Version: unspecified
Severity: normal

Details

Reference
bz41244

Event Timeline

bzimport raised the priority of this task from to Needs Triage.Nov 22 2014, 1:04 AM
bzimport set Reference to bz41244.
bzimport added a subscriber: Unknown Object (MLST).

sumanah wrote:

Liangent, about how often does this affect the end user, and under what circumstances? Thanks for the report.

Liangent: thanks for pointing this out.

This looks like something that should be fixed but is at the same time not high priority, as it is about the nice handling of a failure case which should not happen to begin with. (Unless I misunderstand the issue, which is quite possible, as I did not look at it that much.)

(In reply to comment #2)

Liangent: thanks for pointing this out.

This looks like something that should be fixed but is at the same time not high
priority, as it is about the nice handling of a failure case which should not
happen to begin with. (Unless I misunderstand the issue, which is quite
possible, as I did not look at it that much.)

I'm running a bot using MediaWiki as a framework on Toolserver with replicated DB. Since text is not available in DB, when $rev->getText() is called, text is loaded from my modified Revision::loadText() via network to WMF server which has a higher chance to fail. In past, $rev->getText() returns false and my bot code can ignore that.

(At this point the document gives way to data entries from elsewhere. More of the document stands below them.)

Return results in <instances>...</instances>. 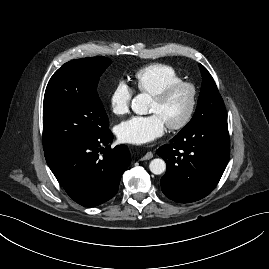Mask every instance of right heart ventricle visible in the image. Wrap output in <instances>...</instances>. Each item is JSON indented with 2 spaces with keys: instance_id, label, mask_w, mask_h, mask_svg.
Instances as JSON below:
<instances>
[{
  "instance_id": "right-heart-ventricle-1",
  "label": "right heart ventricle",
  "mask_w": 269,
  "mask_h": 269,
  "mask_svg": "<svg viewBox=\"0 0 269 269\" xmlns=\"http://www.w3.org/2000/svg\"><path fill=\"white\" fill-rule=\"evenodd\" d=\"M178 81H182V77L174 67L159 63L144 66L133 76L135 89L151 96L166 85Z\"/></svg>"
}]
</instances>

Now my bot process is just killed.

It's possible to catch the exception and check for the string "TextContent expects a string in the constructor." (because I don't want to ignore other kinds of exceptions) but determining error type by looking at the human-readable error message sounds nasty.

(In reply to comment #5)

https://gerrit.wikimedia.org/r/#/c/29597/

This makes the caller unable to distinguish loading failure or success with really blank content. See my use case above.

(In reply to comment #7)

https://gerrit.wikimedia.org/r/#/c/29597/ has been merged. Close bug as Fixed?

Not so satisfied with this resolution... see my comment above.

I'll let Daniel take a look at that and see how we can handle these cases in a nicer way. He will be back next week.

THIMC: As Liangent points out, the above patch does not restore the previous behavior of getText() to return false on failure. However, that was never documented behavior, and getText() itself is now deprecated. Because of this, I think it's fine not to try to restore that behavior (and return an empty string instead). The problem with returning fdalse on failure is that now, getText() calls getContent(), and getContent() will return null if the content failed to load or was not available to the desired audient - you can't tell which.

Closed older resolved bugs as verified.